Distracted Driving, And What You Can Do About It … (Excerpted from Automotive Fleet)
A recap of the driver distraction menace, courtesy of the U.S. Department of Transportation (DOT):
Using a cell phone use while driving, whether it’s hand-held or hands-free, delays a driver’s reactions as much as having a blood alcohol concentration at the legal limit of .08 percent. (Source: University of Utah)
Driving while using a cell phone reduces the amount of brain activity associated with driving by 37 percent. (Source: Carnegie Mellon)
80 percent of all crashes and 65 percent of near crashes involve some type of distraction. (Source: Virginia Tech 100-car study for NHTSA)
Nearly 6,000 people died in 2008 in crashes involving a distracted or inattentive driver, and more than half a million were injured. (NHTSA)
On any given day in 2008, an estimated 800,000 vehicles were driven by someone who used a hand-held cell phone at some point during their drive. Other distracting devices behind the wheel include mp3 players, personal digital assistants, and navigation devices. (U.S. DOT)
Drivers who use hand-held devices are four times as likely to get into crashes serious enough to injure themselves. (Source: Insurance Institute for Highway Safety)
A new DOT Web site, Distraction.gov pulls together statistics, facts, and other resources to create awareness and better understanding of distracted driving’s dangerous realities.
What Employers Can Do
Use President Obama’s Executive Order banning texting and driving for federal employees as a template to develop an organizational policy for employees. Send a strong, unequivocal signal to employees that distracted driving is dangerous and unacceptable.
Create a culture of safety. Clearly communicate to employees they are expected NOT talk or test on cell phones while driving on company time or in company vehicles. Ensure employees who wait for a safe opportunity to take or return a call or text do not incur negative consequences for their safe-mindedness.
Conduct informal observational surveys of cell phone use at the entrances and exits of your company. Publicize the results to reinforce distracted driving policies. Provide small incentives such as coupons, music download cards, special privileges, etc., to employees observed driving distraction-free.

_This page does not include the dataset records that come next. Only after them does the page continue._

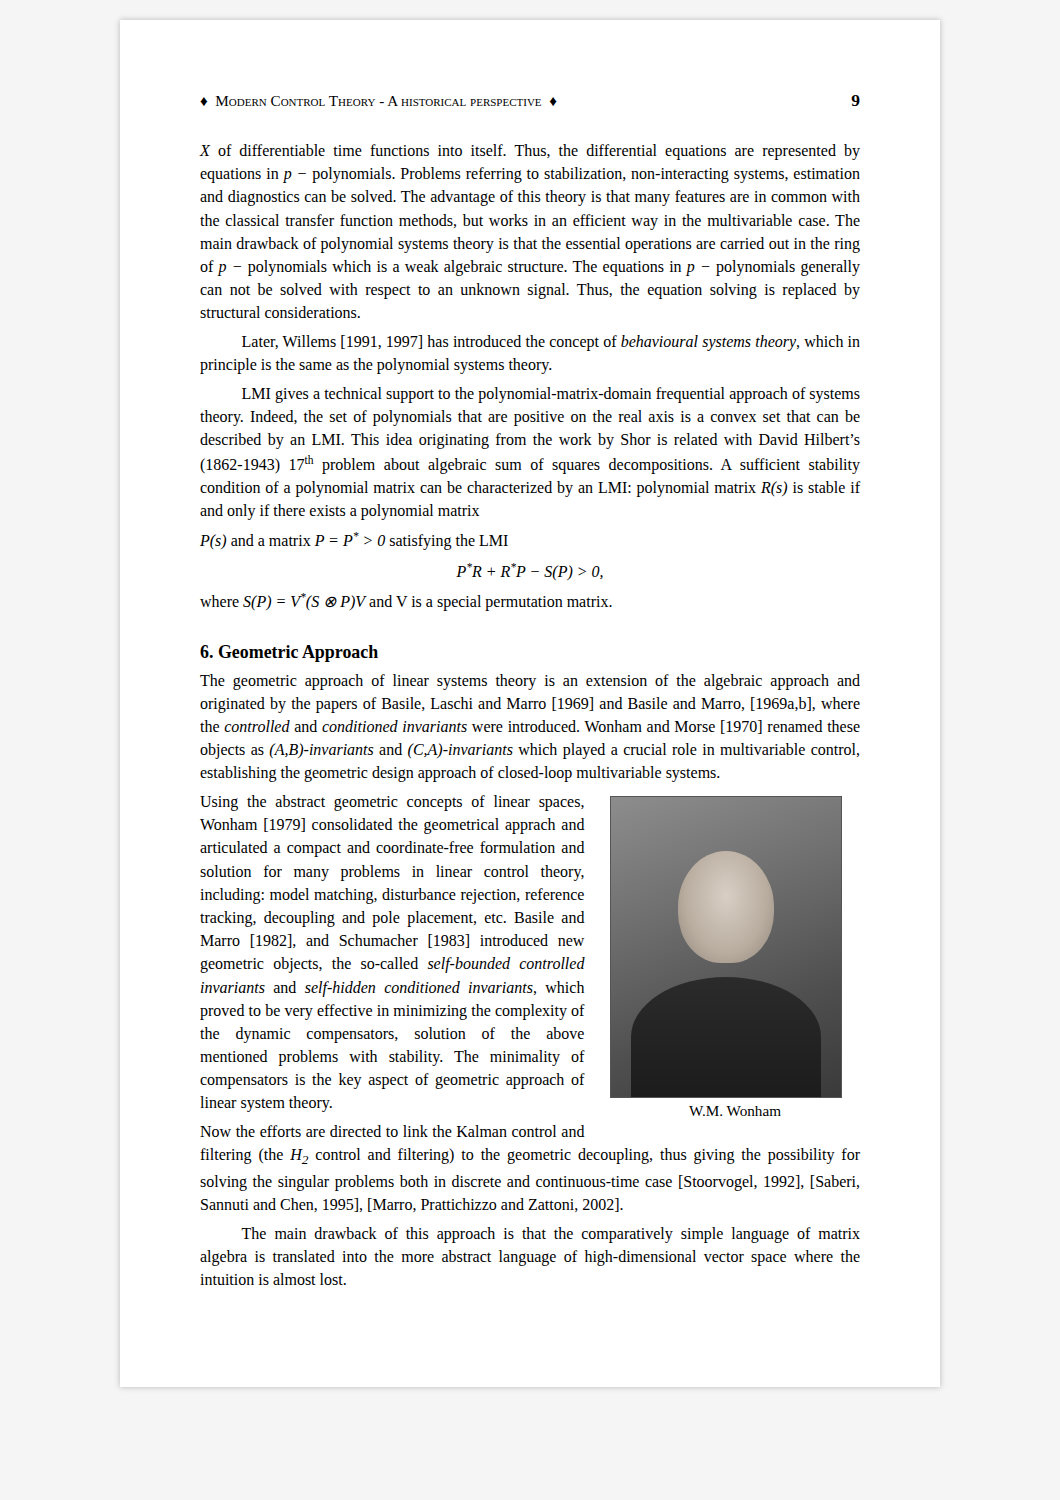♦ Modern Control Theory - A historical perspective ♦
9
X of differentiable time functions into itself. Thus, the differential equations are represented by equations in p − polynomials. Problems referring to stabilization, non-interacting systems, estimation and diagnostics can be solved. The advantage of this theory is that many features are in common with the classical transfer function methods, but works in an efficient way in the multivariable case. The main drawback of polynomial systems theory is that the essential operations are carried out in the ring of p − polynomials which is a weak algebraic structure. The equations in p − polynomials generally can not be solved with respect to an unknown signal. Thus, the equation solving is replaced by structural considerations.
Later, Willems [1991, 1997] has introduced the concept of behavioural systems theory, which in principle is the same as the polynomial systems theory.
LMI gives a technical support to the polynomial-matrix-domain frequential approach of systems theory. Indeed, the set of polynomials that are positive on the real axis is a convex set that can be described by an LMI. This idea originating from the work by Shor is related with David Hilbert’s (1862-1943) 17th problem about algebraic sum of squares decompositions. A sufficient stability condition of a polynomial matrix can be characterized by an LMI: polynomial matrix R(s) is stable if and only if there exists a polynomial matrix
P(s) and a matrix P = P* > 0 satisfying the LMI
P*R + R*P − S(P) > 0,
where S(P) = V*(S ⊗ P)V and V is a special permutation matrix.
6. Geometric Approach
The geometric approach of linear systems theory is an extension of the algebraic approach and originated by the papers of Basile, Laschi and Marro [1969] and Basile and Marro, [1969a,b], where the controlled and conditioned invariants were introduced. Wonham and Morse [1970] renamed these objects as (A,B)-invariants and (C,A)-invariants which played a crucial role in multivariable control, establishing the geometric design approach of closed-loop multivariable systems.
W.M. Wonham
Using the abstract geometric concepts of linear spaces, Wonham [1979] consolidated the geometrical apprach and articulated a compact and coordinate-free formulation and solution for many problems in linear control theory, including: model matching, disturbance rejection, reference tracking, decoupling and pole placement, etc. Basile and Marro [1982], and Schumacher [1983] introduced new geometric objects, the so-called self-bounded controlled invariants and self-hidden conditioned invariants, which proved to be very effective in minimizing the complexity of the dynamic compensators, solution of the above mentioned problems with stability. The minimality of compensators is the key aspect of geometric approach of linear system theory.
Now the efforts are directed to link the Kalman control and filtering (the H2 control and filtering) to the geometric decoupling, thus giving the possibility for solving the singular problems both in discrete and continuous-time case [Stoorvogel, 1992], [Saberi, Sannuti and Chen, 1995], [Marro, Prattichizzo and Zattoni, 2002].
The main drawback of this approach is that the comparatively simple language of matrix algebra is translated into the more abstract language of high-dimensional vector space where the intuition is almost lost.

Have employees sign a contract indicating they will not violate the organization’s ban on texting and driving. Include a provision to advise employees that if a crash occurs, the employer has the right to subpoena the employee’s phone records, and if he/she was using a cell phone when the crash occurred, the crash will be considered preventable and the driver will assume all financial responsibility.
Visit the Network of Employers for Traffic Safety’s (NETS) Web site to see what 24 leading companies are doing about company driver cell phone use. Consider integrating some of these policies into your organization’s cell phone policy.
Become familiar with state laws that ban cell phone use. This information is especially helpful if employees travel across state lines.
Visit the “Stats and Facts” and “FAQ” pages at the DOT’s Distraction.gov site to develop materials to support an outreach and education campaign among employees.
Inform employees who carry work-owned wireless mobile devices their work phone bills will be monitored, and there will be consequences for those who violate the organization’s cell phone policy.
Use a variety of organizational channels to communicate the company’s commitment to safety and health and specifically to the nonuse of cell phones and texting.